What is truly scary about this scenario is that it is possible at all. What could be done to BOCHK has been performed on ZTE in 2018. If the United States objects to Chinese access to dollar financing on Nasdaq, there is no reason why it will not object to such in Hong Kong in principle. The United States, to be sure, will likely sanction some second-tier Chinese financial institutions before setting its sights on BOCHK, but the underlying logic remains that sanctions of this kind will hurt China way more than the U.S. itself.
Perhaps China-U.S. financial decoupling will happen anyway, regardless of whether financial sanctions will be implemented. Megvii, a $4 billion Chinese facial recognition champion under U.S. sanctions, was forced to let its Hong Kong IPO application lapse in May 2020 after a group of local citizens accused it of violating sanctions-related listing rules. Similarly, Sensetime, another sanctioned Chinese artificial intelligence giant, has aborted its $750-million IPO plan in Hong Kong in favor of private funding.

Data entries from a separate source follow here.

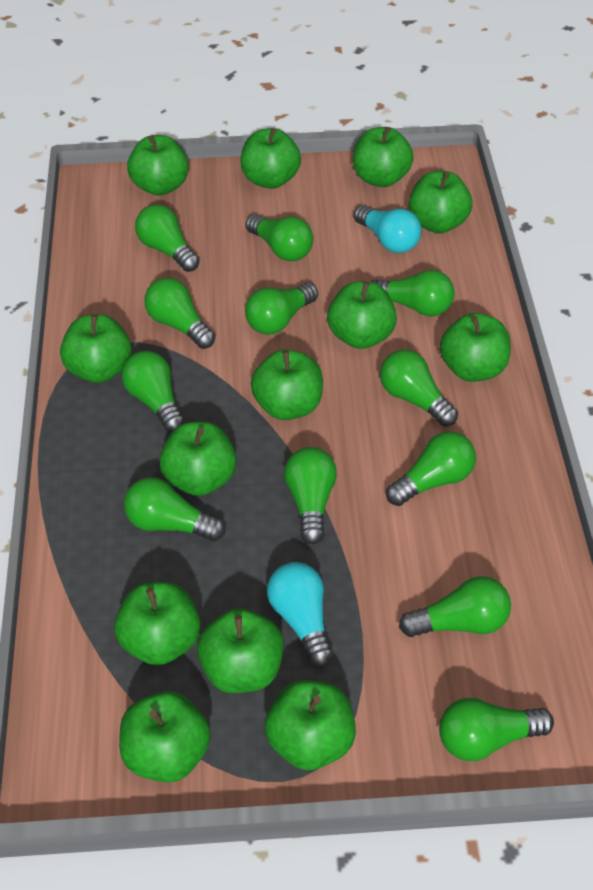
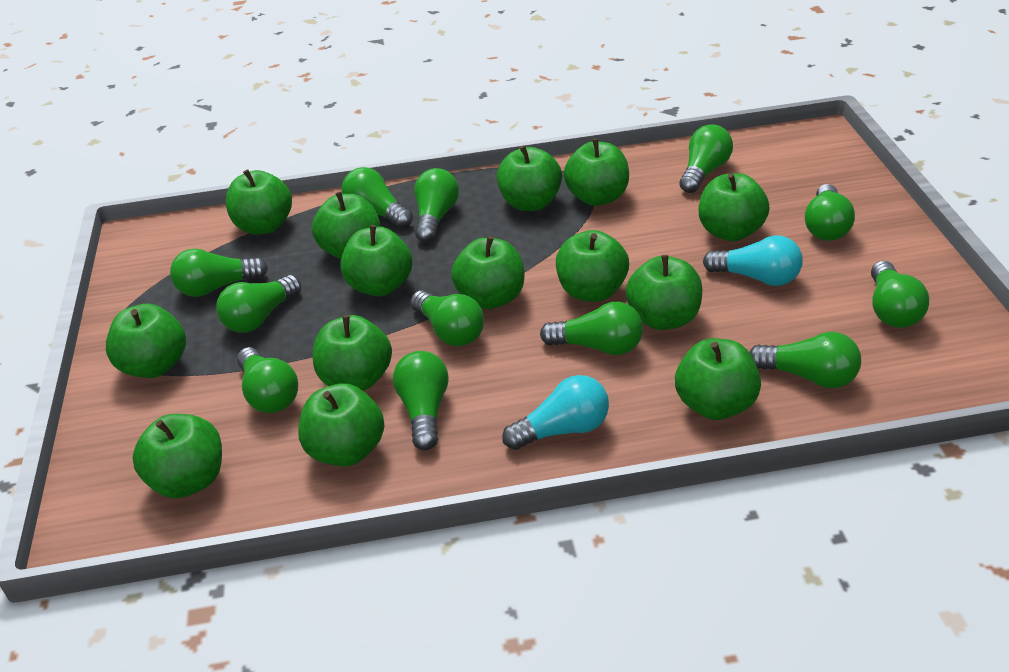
green apple: 13 -> 14

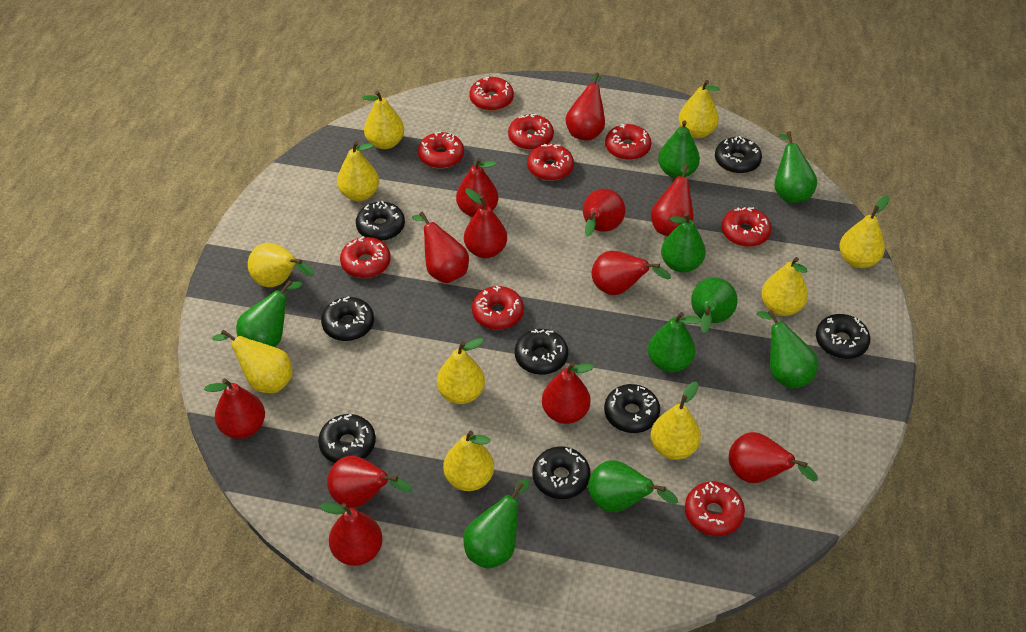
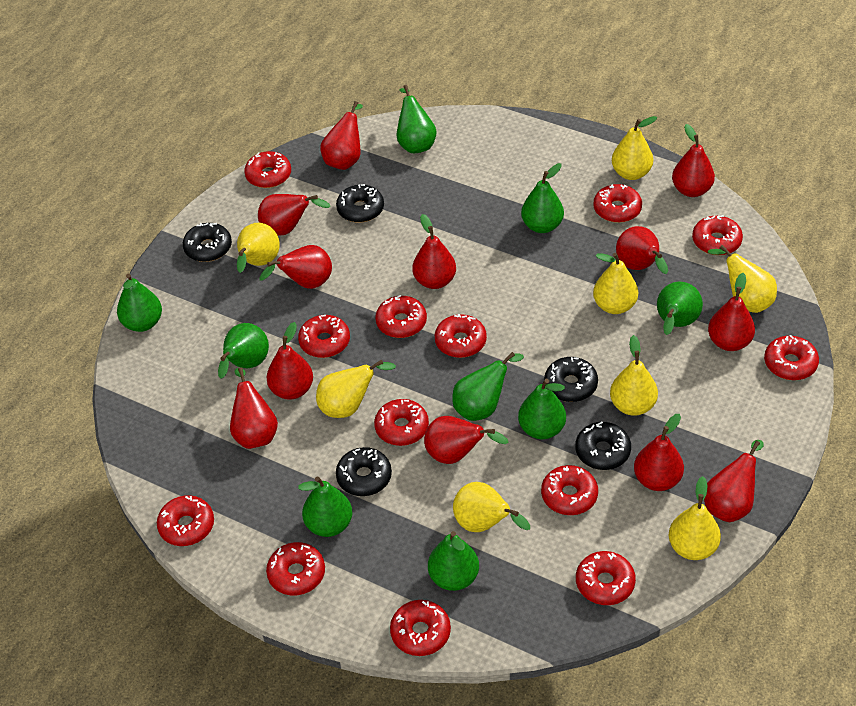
black donut: 8 -> 5
red donut: 9 -> 13
yellow pear: 10 -> 8

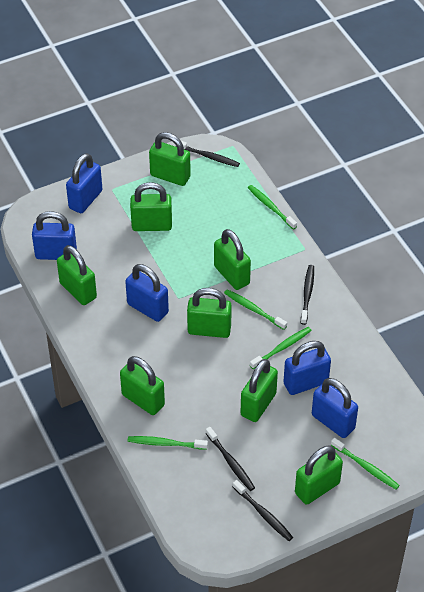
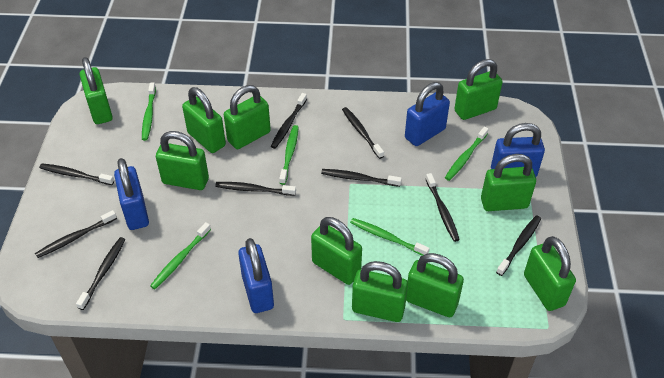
black toothbrush: 4 -> 9
blue padlock: 5 -> 4
green padlock: 8 -> 10

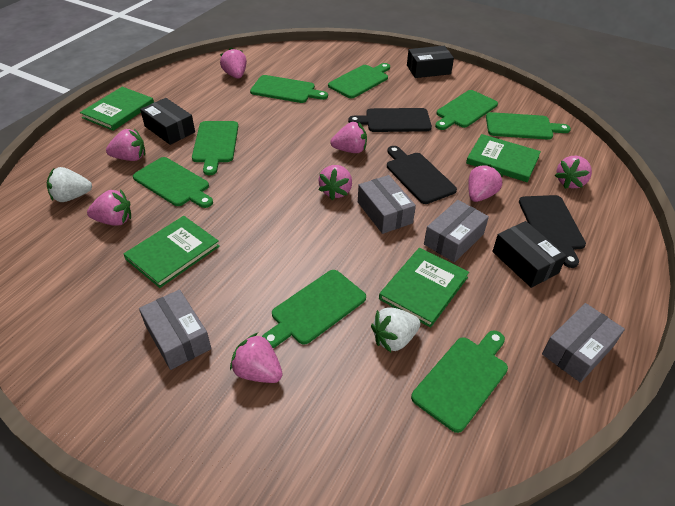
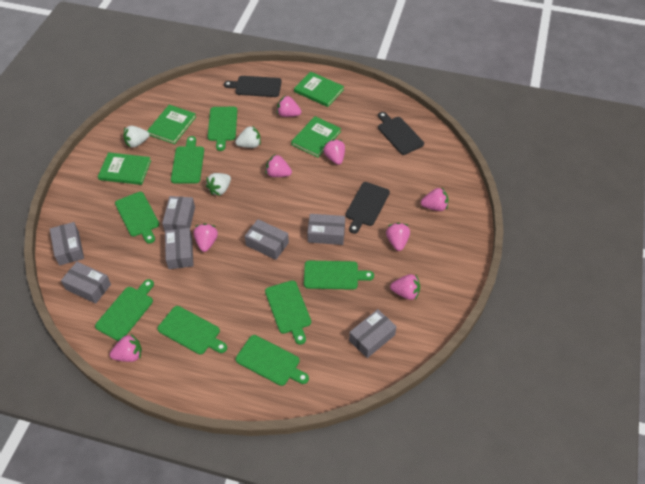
black box: 3 -> 0
grey box: 4 -> 7
white strawberry: 2 -> 3

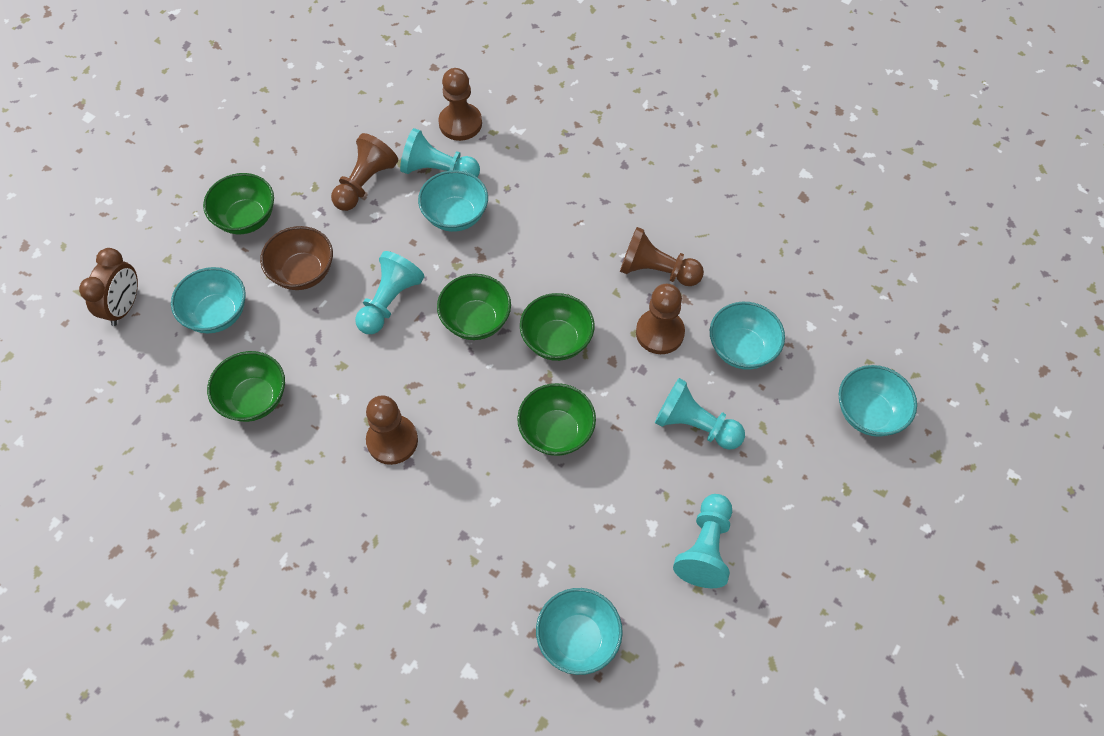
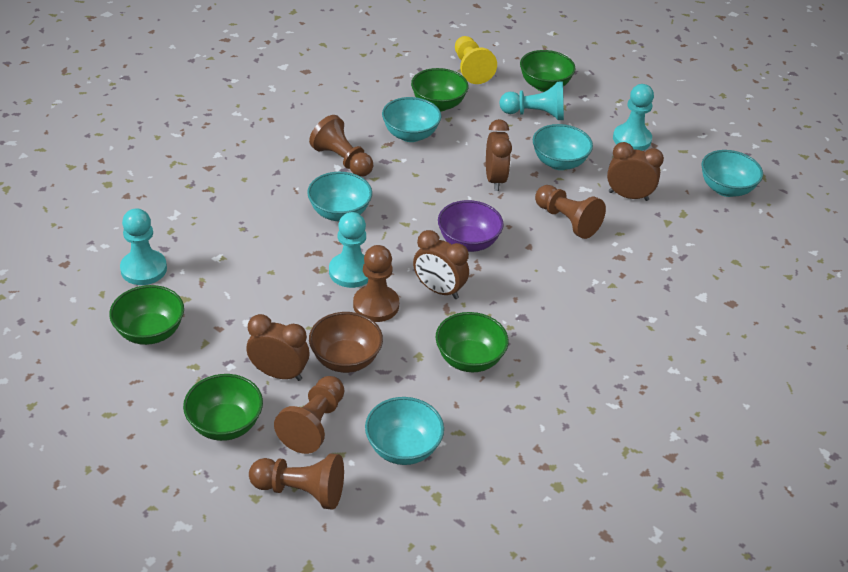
brown clock: 1 -> 4
purple bowl: 0 -> 1
yellow pawn: 0 -> 1

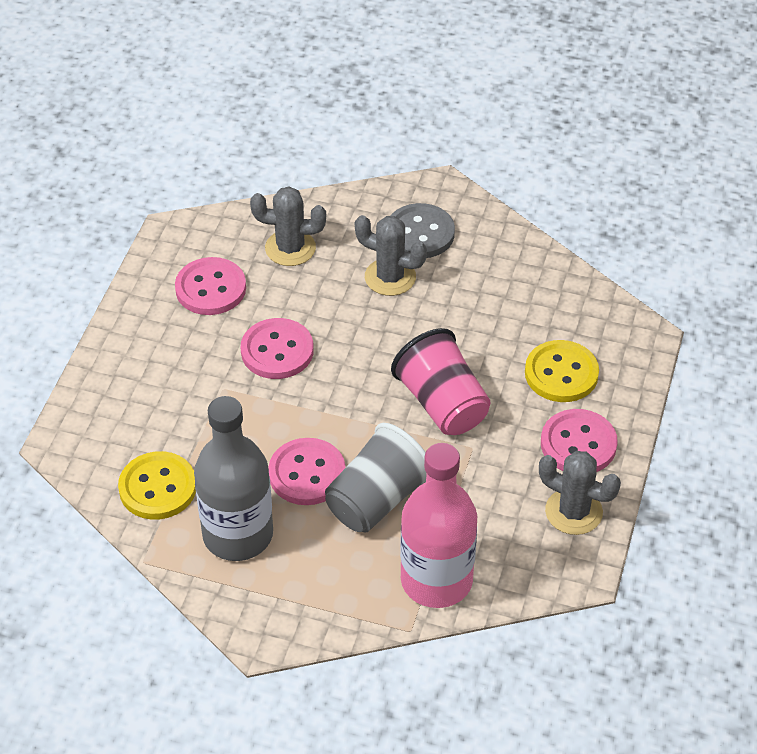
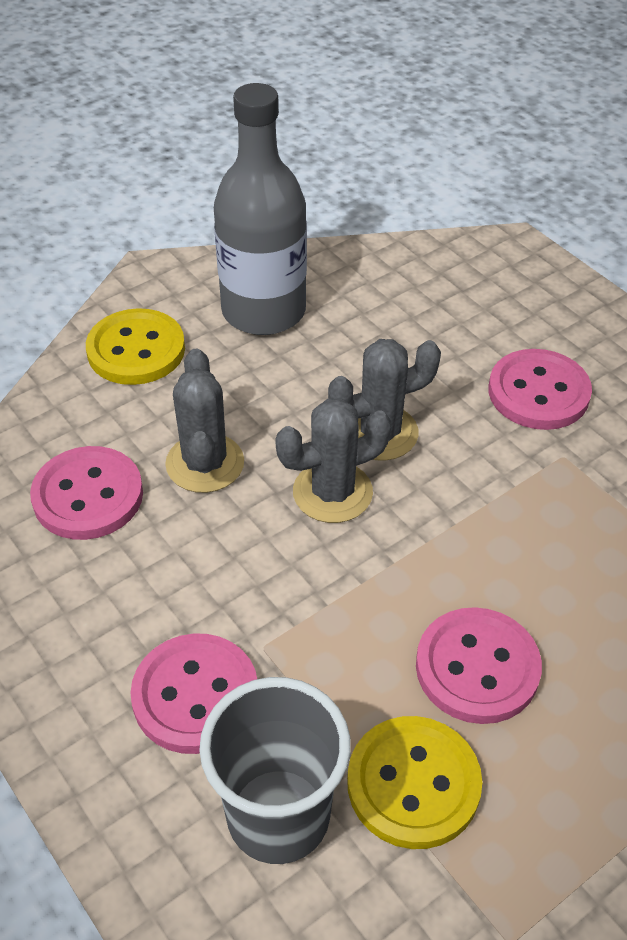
grey button: 1 -> 0
pink bottle: 1 -> 0
pink cup: 1 -> 0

At any rate, Beijing’s financial firewall in Hong Kong is showing its first signs of cracking. In a recent interview, Hong Kong’s financial secretary Paul Chan defended the national security law for strengthening Hong Kong’s role as “the doorman for China’s financial security.” With the threat of U.S. financial sanctions looming, it is not clear if the proverbial door is any more secure than before.
Macro Yuk-sing Kwan is Editor at Resonate, a Cantonese Periodical. The piece is part of Project 2047, a flagship project of the Hong Kong Global Research Council (HKGRC) that covers viewpoints from both ends of the political spectrum.